Il Sole 17.9.16
Una distanza che complica la partita sulla flessibilità
di Dino Pesole
Il
passaggio dalla fase del rigore a senso unico verso direzione di
politiche per la crescita, e dunque per la flessibilità di bilancio -
stando all’esito del vertice europeo di ieri a Bratislava - è lungi dal
produrre gli effetti sperati. Con conseguenze implicite, e ora tutte da
verificare sul campo, sulle aspettative del Governo di ottenere nuova
flessibilità a beneficio dei conti del 2017. Si marcia non sulla stessa
rotta, su temi decisivi come le politiche per la crescita e i migranti.
Distanza resa plasticamente evidente dalla decisione del premier Matteo
Renzi di non partecipare alla conferenza stampa finale insieme ad Angela
Merkel e Francois Hollande. «Non siamo soddisfatti delle conclusioni
del vertice su crescita e migranti», ha detto Renzi. Posizione
diametralmente opposta alle intese di massima esposte a Ventotene il 22
agosto, e all’apertura della stessa Merkel sui fondi da destinare alle
zone terremotate espressa nel bilaterale Italia-Germania di Maranello
del 31 agosto.
Ora obiettivamente il cammino verso la manovra di
bilancio che sarà predisposta da qui a un mese si fa più in salita.
Intenzione del Governo è di far valere alcuni punti: l’impatto della
frenata dell’economia sui conti pubblici, ma anche l’andamento
dell’inflazione che rende problematica la discesa del debito. Accanto
alle nuove emergenze, in primo luogo appunto la ricostruzione nelle zone
dell’Italia centrale colpite dal terremoto del 24 agosto, che rientrano
a pieno titolo nelle «circostanze eccezionali» contemplate dal Patto di
stabilità.
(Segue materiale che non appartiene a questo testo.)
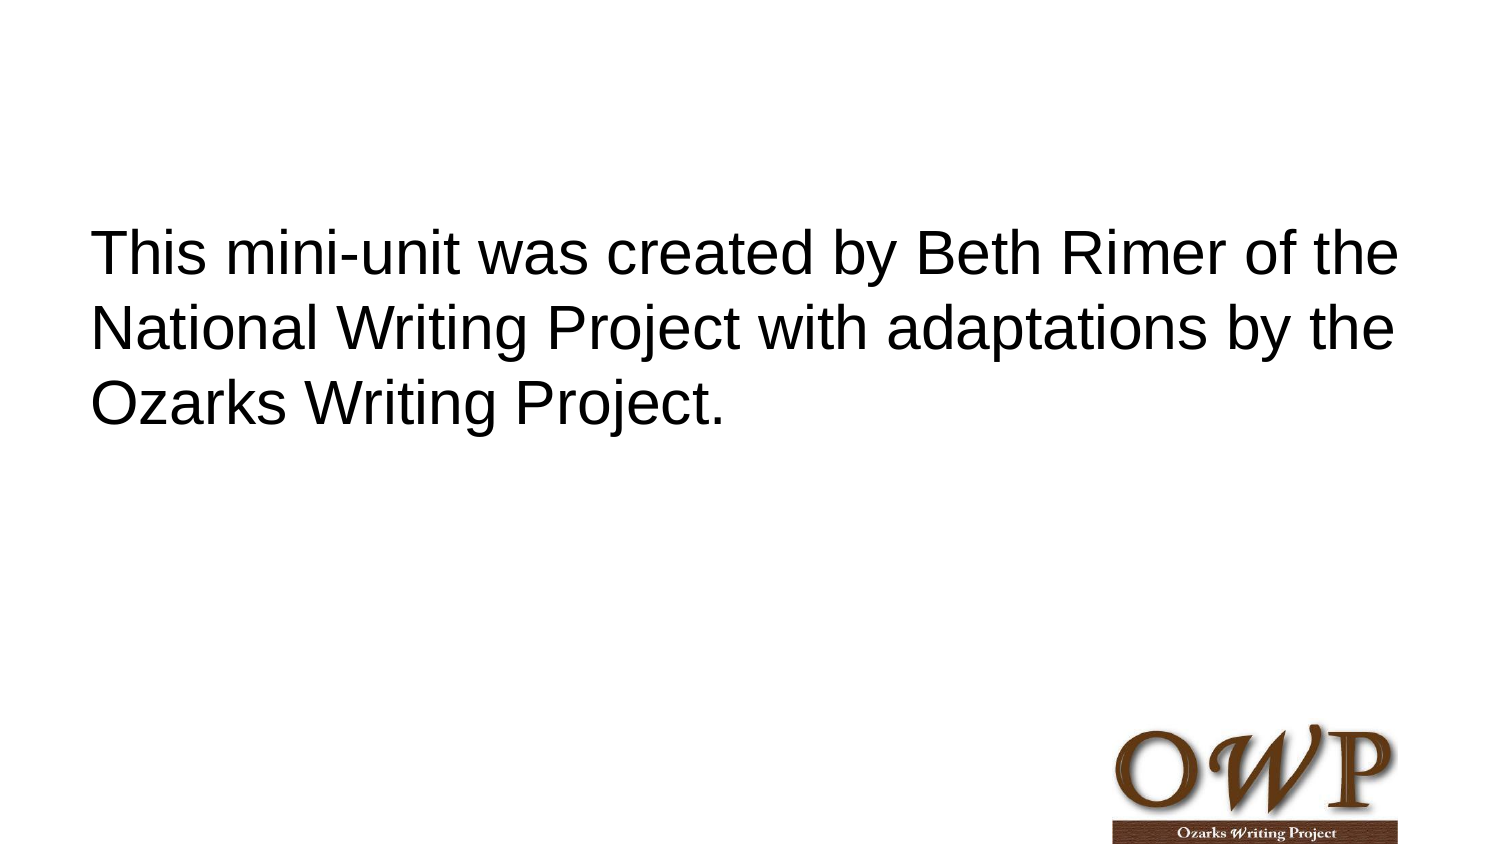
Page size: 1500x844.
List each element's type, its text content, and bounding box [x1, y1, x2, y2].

Renzi ne ha discusso ieri informalmente con il numero uno
della Commissione europea, Jean Claude Juncker, favorevole in linea di
principio a un’interpretazione più “flessibile” del Patto di stabilità.
Ma è del tutto evidente che su questo punto la vera partita la si
giocherà nel confronto con Berlino e Parigi.
Il tutto dovrebbe
tradursi, negli auspici di palazzo Chigi e del ministero dell’Economia,
in un margine di maggior deficit da sfruttare il prossimo anno, fermo
restando il rinnovato impegno a mantenere il disavanzo ampiamente al di
sotto del tetto massimo del 3 per cento. Per una manovra che parte già
con l’ingombrante fardello di oltre 15 miliardi di clausole di
salvaguardia da disinnescare (in caso contrario dal 1° gennaio
aumenterebbero Iva e accise), la flessibilità europea (via incremento
del deficit nominale) risulta decisiva. In caso contrario, come ha
rilevato il Centro studi di Confindustria, si renderebbe necessario un
aggiustamento dei saldi per 16,6 miliardi. E le risorse da indirizzare a
politiche “espansive” in grado di sostenere la domanda interna si
ridurrebbero notevolmente. Tra breve il Mef renderà note le nuove stime.
Di certo si parte dalla constatazione che nel 2017 la stima di
crescita, fissata nel Def di aprile all’1,4%, dovrà essere rivista al
ribasso. Ci si attesterà di poco al di sopra dell’1% (il Csc non si
spinge oltre lo 0,5%), con il risultato che la previsione di deficit
dell’1,8% (già in aumento rispetto all’1,1% di partenza e all’1,4%
dell’ultima correzione) non potrà essere rispettata. Fissare la nuova
asticella nei dintorni del 2,3-2,4% aprirebbe spazi di manovra
quantificabili tra gli 8 e i 10 miliardi.